There are a large number of variables that can be used in your strategy, and perhaps because of that, the game feeds you new functions in bite-sized chunks: You don’t have the full system available to you until BF15, roughly a quarter of the way through. On the other hand, this means that you have a lot of freedom in how you come up with your strategies, and plenty of things to try out until you come up with something that works.

Yggdra Union is divided into chapters, and around the end of each of them you’ll get a more difficult battlefield that’s meant to test you on things you’ve learned (the weapons affinity chart, the formation system, et cetera). The game doesn’t start really playing for keeps until about BF17, though.

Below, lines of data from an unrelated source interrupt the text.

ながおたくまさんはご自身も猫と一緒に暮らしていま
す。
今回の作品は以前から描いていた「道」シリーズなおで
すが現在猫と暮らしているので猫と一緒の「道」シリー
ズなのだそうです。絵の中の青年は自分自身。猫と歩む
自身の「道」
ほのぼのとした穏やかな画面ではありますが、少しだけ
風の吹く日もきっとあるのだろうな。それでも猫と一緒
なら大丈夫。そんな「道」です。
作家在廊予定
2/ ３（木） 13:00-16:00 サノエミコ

The PSP version introduces difficulty levels. You begin the game on Easy Mode, and must clear Easy Mode once to unlock Hard Mode (the original GBA difficulty level). Certain characters and events are only accessible in Hard Mode, but it is significantly easier to gain experience and restore Morale in Easy Mode.

And also? The GBA version and Hard Mode on the PSP will eat you alive if you make too many bad tactical decisions, so come in prepared for a challenge. If you’re really struggling, though, there’s always the Retry function—this allows you to start a BF over with all the experience you’ve gained from your last try, while making the enemies a bit weaker. (And its effect stacks.) As an incentive for being able to get through without using Retry, there are a few items late into the game that you can only get if you’ve never used it.

At the beginning and end of every battlefield, there are story events; in the PSP version these are fully voiced. As with Riviera, it’s worth your while to poke around exploring maps and talking to civilians—there are a number of sub-events and hidden items to discover, as well as hints to pick up about the mysteries behind this world.

Also like Riviera, there’s an Extra Contents section to unlock that will slowly fill with narrator’s monologues, character portraits, music, and items. This section will let you check your record for how fast you’ve completed battlefields without retries, too.

Extra Materials

Yggdra Union: The Complete Guide – Game guide and artbook for the PSP version. Contains an interview with Ito, Kiyudzuki, and Tobe that explains some character backstory that didn’t make it into the game.

Dept. Heaven World Guidance – Contains worldbuilding digest, discussion of more backstory, terms glossary, and a behind-the-scenes column with Ito.